---------- Ausgewählte Passage ----------

Für diesen an einen Trojan-Records-Evergreen erinnernden Song konnte Gentleman keinen Geringeren gewinnen als Sugar Minott, den 53-jährigen Studio-1-Veteran und Dancehall-Pionier, der dem Album einen weisen Hauch schimmernder Patina verleiht.
Apropos Dancehall. Gentleman benutzt in Tracks wie „The Finish Line“ und dem von Xterminator produzierten „The Sealing“ durchaus auch mal Auto-Tune und HipHop-Beats und offenbart hier einen bewusst auf ein junges Publikum zugeschnittenen Style. Richtig in den Punch geht es auch auf „No Time To Play“, Gentlemans Debüt beim New Yorker Massive B Soundsystem. Einmal mehr bewundern kann man den präzisen Beat und die ungebrochene Experimentierlust der Schlagzeugkoryphäe Sly Dunbar auf „Tempolution“. Produziert wurde diese Neuauflage des Dancehall-Krachers „Tempo“ von Red Roze persönlich – schließlich ist das Original das Filetstück seiner Karriere, das nun in frischem Glanz erstrahlt. Und so wie überhaupt vieles auf Jamaika spontan aus der Situation heraus entsteht, kam es für „Shut Eye Country“ schließlich auch zum kreativen Gipfeltreffen von Jack Radics, Gentleman und Luciano, fürwahr drei Brüder im Geiste.

---------- Datensatzeinträge ----------

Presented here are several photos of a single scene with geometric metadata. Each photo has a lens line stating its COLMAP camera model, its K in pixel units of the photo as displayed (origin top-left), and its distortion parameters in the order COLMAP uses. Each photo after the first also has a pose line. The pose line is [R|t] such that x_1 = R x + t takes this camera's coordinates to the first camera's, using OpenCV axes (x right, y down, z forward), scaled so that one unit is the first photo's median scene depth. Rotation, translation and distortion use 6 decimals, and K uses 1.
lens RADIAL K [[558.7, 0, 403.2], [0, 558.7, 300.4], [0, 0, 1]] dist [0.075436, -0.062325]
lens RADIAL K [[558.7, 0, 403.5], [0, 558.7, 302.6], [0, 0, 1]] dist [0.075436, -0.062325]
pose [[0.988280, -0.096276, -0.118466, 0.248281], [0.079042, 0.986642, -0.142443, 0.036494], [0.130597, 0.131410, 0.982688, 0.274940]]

----------
---------- Datensatzeinträge ----------

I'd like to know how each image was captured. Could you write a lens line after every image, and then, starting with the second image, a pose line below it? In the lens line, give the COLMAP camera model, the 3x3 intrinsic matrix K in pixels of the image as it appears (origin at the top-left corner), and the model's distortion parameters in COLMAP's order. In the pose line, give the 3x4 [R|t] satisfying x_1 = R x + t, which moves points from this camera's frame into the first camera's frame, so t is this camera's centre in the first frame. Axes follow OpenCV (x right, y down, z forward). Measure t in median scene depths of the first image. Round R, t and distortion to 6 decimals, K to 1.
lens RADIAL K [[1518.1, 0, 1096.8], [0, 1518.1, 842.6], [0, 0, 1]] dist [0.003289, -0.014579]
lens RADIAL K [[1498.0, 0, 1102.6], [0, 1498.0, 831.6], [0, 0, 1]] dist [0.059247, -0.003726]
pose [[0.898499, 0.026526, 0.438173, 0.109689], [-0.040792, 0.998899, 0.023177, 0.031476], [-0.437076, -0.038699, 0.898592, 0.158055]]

----------
---------- Datensatzeinträge ----------

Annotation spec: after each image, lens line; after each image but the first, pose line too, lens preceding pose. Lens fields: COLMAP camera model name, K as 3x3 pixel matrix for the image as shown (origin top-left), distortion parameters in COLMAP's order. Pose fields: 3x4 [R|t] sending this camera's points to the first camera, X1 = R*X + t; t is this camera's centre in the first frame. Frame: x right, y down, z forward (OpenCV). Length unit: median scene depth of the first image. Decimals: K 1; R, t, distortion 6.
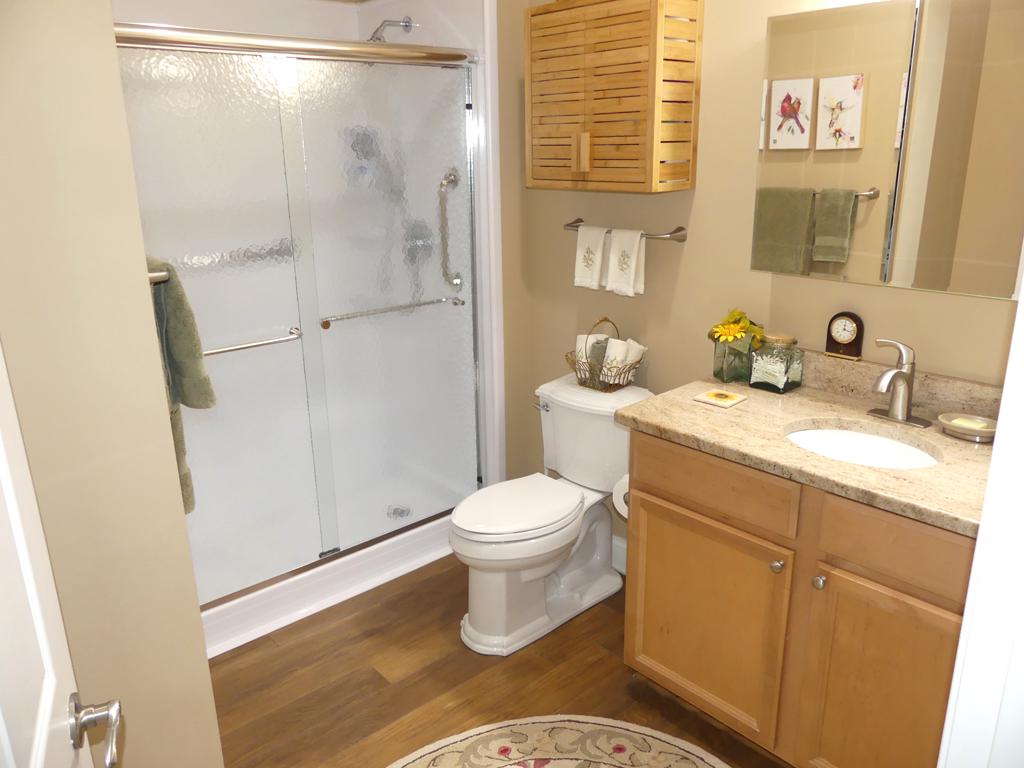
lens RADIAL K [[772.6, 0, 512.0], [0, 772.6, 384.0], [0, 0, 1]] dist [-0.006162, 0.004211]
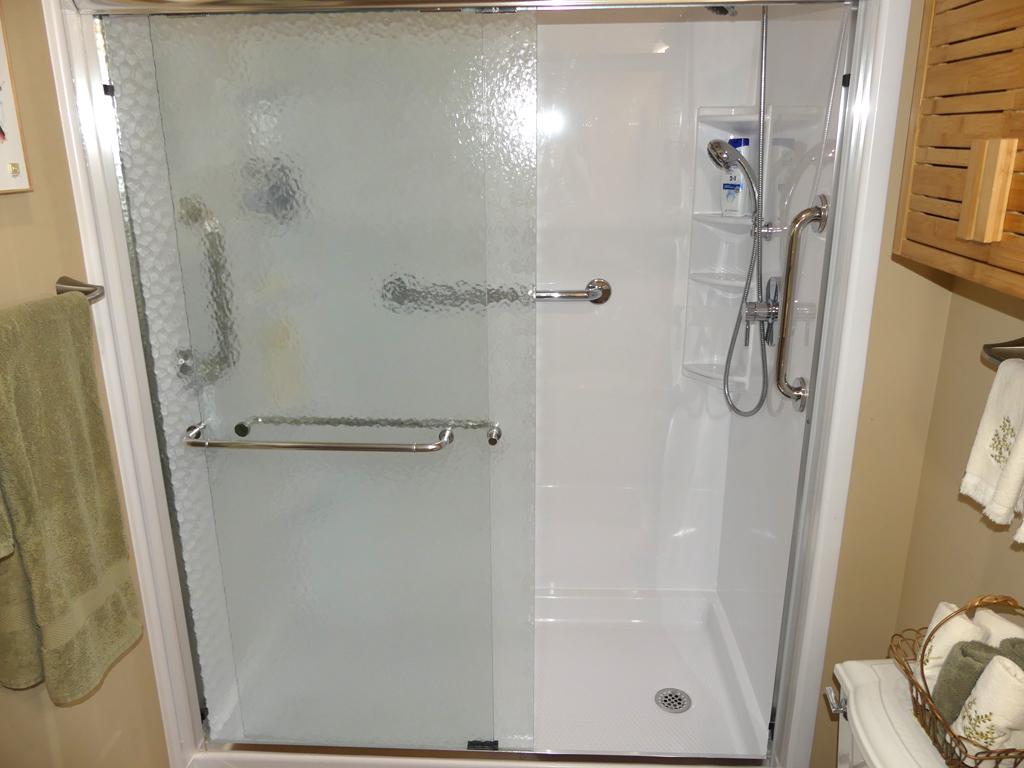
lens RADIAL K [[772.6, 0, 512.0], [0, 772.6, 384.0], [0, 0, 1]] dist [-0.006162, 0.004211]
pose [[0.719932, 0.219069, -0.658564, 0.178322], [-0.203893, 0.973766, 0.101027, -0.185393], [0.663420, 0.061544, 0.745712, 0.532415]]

----------

_Übungsaufgaben_.
A) Übersetze diesen Satz aus der ausgewählten Passage ins Englische: „Einmal mehr bewundern kann man den präzisen Beat und die ungebrochene Experimentierlust der Schlagzeugkoryphäe Sly Dunbar auf ‚Tempolution‘.“
B) Zitiere aus der ausgewählten Passage wörtlich den Abschnitt von „Für diesen an“ bis einschließlich „schimmernder Patina verleiht.“.

_Lösungen_.
A) Once again, one can admire the precise beat and the unbroken love of experimentation of drum luminary Sly Dunbar on “Tempolution.”

B)
Für diesen an einen Trojan-Records-Evergreen erinnernden Song konnte Gentleman keinen Geringeren gewinnen als Sugar Minott, den 53-jährigen Studio-1-Veteran und Dancehall-Pionier, der dem Album einen weisen Hauch schimmernder Patina verleiht.